The U.S.-India Nuclear Proliferation Deal

by DAVID KRIEGER

When geopolitics comes up against principle in the US Congress, it is generally principle that is forced to give way.  In the case of the US-India nuclear deal, originally proposed by President Bush and Indian Prime Minister Manmohan Singh in 2005, the deal would involve transferring nuclear technology and material from the US to India.  Geopolitically, it would strengthen the relationship between the two countries, but it would do so at the expense of the principle of preventing the proliferation of nuclear weapons.

India is not a party to the 1970 nuclear Non-Proliferation Treaty.  It never joined because its leaders believed that the Non-Proliferation Treaty promoted nuclear apartheid with its two classes of states: nuclear “haves” and “have-nots.”  By not signing the treaty, India, like Pakistan and Israel, held open the possibility of developing nuclear weapons.  In 1974, India tested its first nuclear device, what it called a “peaceful nuclear device.”  In 1998, India conducted multiple tests of nuclear weapons, and was followed almost immediately by a series of Pakistani nuclear tests.

The United States, unlike India, is a signatory to the Non-Proliferation Treaty.  Like all other parties to the treaty, it promised in Article I of the treaty “not in any way to assist, encourage, or induce any non-nuclear-weapon State to manufacture or otherwise acquire nuclear weapons or other nuclear explosive devices, or control over such weapons or explosive devices.”  India is a “non-nuclear-weapon State” by the treaty’s definition.  By providing nuclear materials and technology to India, the US will be assisting India to develop a larger nuclear arsenal than it already has developed.  Thus, the US will be in violation of its treaty obligations. 

India has agreed to allow its civilian nuclear reactors to be inspected by the International Atomic Energy Agency, but not its military reactors.  By supplying nuclear material and technology to India, it will allow India to use all of the uranium and plutonium from its military reactors, which are not subject to inspection, to be used for increasing the size of its nuclear weapons arsenal.  This will, in turn, promote nuclear arms races with Pakistan and China. 

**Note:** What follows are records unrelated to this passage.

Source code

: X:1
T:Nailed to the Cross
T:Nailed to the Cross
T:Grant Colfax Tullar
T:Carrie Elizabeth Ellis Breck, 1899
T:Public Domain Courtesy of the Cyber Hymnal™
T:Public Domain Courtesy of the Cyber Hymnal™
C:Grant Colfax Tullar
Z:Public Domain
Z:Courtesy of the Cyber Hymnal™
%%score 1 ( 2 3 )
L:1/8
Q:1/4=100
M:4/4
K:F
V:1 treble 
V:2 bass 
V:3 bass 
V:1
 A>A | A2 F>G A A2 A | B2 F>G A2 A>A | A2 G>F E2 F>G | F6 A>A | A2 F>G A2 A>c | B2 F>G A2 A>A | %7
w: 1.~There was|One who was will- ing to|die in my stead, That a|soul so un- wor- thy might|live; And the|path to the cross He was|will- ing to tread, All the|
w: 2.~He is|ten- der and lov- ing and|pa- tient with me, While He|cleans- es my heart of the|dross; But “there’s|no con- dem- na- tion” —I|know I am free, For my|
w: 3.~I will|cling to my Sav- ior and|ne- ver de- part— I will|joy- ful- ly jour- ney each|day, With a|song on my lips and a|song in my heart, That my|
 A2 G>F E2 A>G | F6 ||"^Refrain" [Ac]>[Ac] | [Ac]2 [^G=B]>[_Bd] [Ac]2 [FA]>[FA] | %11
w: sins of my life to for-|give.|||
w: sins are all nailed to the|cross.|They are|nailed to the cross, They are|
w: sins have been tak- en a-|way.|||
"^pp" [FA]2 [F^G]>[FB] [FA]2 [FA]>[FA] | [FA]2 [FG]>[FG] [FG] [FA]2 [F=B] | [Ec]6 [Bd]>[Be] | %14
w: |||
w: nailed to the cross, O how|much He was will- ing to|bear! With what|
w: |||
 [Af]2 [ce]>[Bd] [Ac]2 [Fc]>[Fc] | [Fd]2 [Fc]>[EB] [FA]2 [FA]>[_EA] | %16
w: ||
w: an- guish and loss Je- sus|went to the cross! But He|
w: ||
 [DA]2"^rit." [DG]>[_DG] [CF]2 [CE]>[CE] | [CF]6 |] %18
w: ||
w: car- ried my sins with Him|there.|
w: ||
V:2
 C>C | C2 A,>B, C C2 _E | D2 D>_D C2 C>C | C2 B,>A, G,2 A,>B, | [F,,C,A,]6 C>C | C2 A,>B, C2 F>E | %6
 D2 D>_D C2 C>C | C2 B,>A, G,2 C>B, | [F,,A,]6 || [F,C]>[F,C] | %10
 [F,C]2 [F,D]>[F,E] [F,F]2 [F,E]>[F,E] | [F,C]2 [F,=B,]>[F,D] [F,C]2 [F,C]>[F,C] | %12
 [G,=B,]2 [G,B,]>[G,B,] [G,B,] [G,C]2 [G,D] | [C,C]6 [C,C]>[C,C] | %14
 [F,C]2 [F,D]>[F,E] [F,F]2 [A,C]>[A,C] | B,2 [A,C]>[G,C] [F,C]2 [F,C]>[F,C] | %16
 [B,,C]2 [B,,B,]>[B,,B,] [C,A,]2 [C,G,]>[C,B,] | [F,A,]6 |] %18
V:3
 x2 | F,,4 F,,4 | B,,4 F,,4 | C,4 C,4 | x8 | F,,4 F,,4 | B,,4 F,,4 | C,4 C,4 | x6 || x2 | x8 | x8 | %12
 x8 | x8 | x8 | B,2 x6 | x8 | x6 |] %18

Earlier this month, the US applied pressure to the 45 member states of the Nuclear Suppliers Group to waive their rules and allow nuclear material and technology transfers to India.  Many of the members of the Nuclear Suppliers Group were as eager as the United States at the opportunity for their big corporations to cash in on selling nuclear reactors to India. 

With the Nuclear Suppliers Group having signed off on the deal, it left only the US Congress to reconsider the matter before giving the green light to the deal.  The first step in getting the deal through Congress was gaining the approval of the Senate Foreign Relations Committee.  In this Committee, Senator Russ Feingold introduced an amendment to the bill calling on the administration to reach an agreement with the Nuclear Suppliers Group that there will be no transfers of uranium enrichment or plutonium separation technologies to a country that is not party to the Non-Proliferation Treaty. 

Since India is not party to the Non-Proliferation Treaty, the Feingold amendment would have prohibited transfers of these technologies for producing weapons-grade nuclear materials to India.  It is an amendment that upholds the principle that transfers of nuclear technology should not assist in the development of nuclear weapons.  The Senate Foreign Relations Committee, in its eagerness to see the US reap perceived geopolitical and financial advantages, threw principle to the wayside and voted 15 to 4 against the amendment.  The four principled Senators voting for the amendment were Feingold, along with Barbara Boxer, Robert Casey and Jim Webb.

Following the defeat of the amendment, the Committee, in its embarrassing rush to line up behind a Bush policy that substantially undermines the current nuclear non-proliferation regime, voted 19 to 2 in favor of the deal.  The only two Senators on the Committee to stand on principle and vote against the deal were Russ Feingold and Barbara Boxer.

If the House Foreign Affairs Committee follows its colleagues in the Senate, it is almost assured that the Congress of the United States will vote in favor of this ill-conceived deal, and the prospects of preventing further proliferation of nuclear weapons will have been dealt a near fatal blow.  The US will have demonstrated that perceived short-term geopolitical gain, with an unhealthy dose of potential financial profit thrown in, is more than enough to defeat even the most important of security-related principles.  The Bush administration will have succeeded in making the Congress complicit in blowing a hole the size of a nuclear explosion through the principle of safeguarding the country and the world against the spread of nuclear weapons. 

DAVID KRIEGER is the president of the Nuclear Age Peace Foundation (www.wagingpeace.org) and a councilor of the World Future Council.